Canberra-based Agrigate, which exports high-quality dairy and meat products to seven Middle Eastern and Asian markets, is looking for opportunities to grow the market for overseas buyers willing to pay a premium for Australian produce.
The company’s managing director, Peter Askew, said North-East Victoria is already recognised for the quality of its produce, meaning local farmers could be in the box seat to get a share of a market that contains one-third of the world’s population.
Mr. Askew stresses that successfully capturing an export market is very difficult and warns producers against believing expanding markets in Asia is not a silver bullet, but he believes opportunities are there for those with the right product – especially since COVID-19 acutely focused attention on global food security issues.
“It’s an opportunity to feed Asia,” he said.
“Their affluence is increasing and by 2030 the cost of feeding these people is recognised as an eight trillion-dollar opportunity and that presents Australia a multi-generational opportunity to be part of it.”
While many Australian producers won’t be in a position to seize the opportunity, Mr. Askew – who was raised in the North-East - believes the local region’s reputation for quality food provides a significant advantage.
It’s a positioning statement that suits Agrigate’s view of itself as a “delicatessen rather than a supermarket”.
Marketing the region as a food bowl that’s good enough to attract premium prices from Asian consumers is a significant opportunity.
With that aim in mind, Agrigate is preparing to launch an e-marketplace in Singapore that will enable local producers to sell directly to Asia.

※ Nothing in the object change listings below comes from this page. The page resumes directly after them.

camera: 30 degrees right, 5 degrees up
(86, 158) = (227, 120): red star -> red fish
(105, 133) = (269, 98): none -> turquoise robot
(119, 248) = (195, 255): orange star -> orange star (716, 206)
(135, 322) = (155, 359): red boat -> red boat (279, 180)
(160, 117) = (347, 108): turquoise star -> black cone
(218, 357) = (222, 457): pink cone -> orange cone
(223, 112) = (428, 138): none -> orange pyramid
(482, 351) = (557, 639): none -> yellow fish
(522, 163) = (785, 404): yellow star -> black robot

“That will be a digital farmers’ market which will allow them to do the normal things they would do at a farmers’ market but in a digital space,” Mr. Askew said.
The export journey starts at the farm gate. Behind the farm gate, on local properties that are already leading the way in quality food production, lie the opportunities to take the first steps on that journey, with the benefits of any successes to flow throughout the economy of the Border and North-East.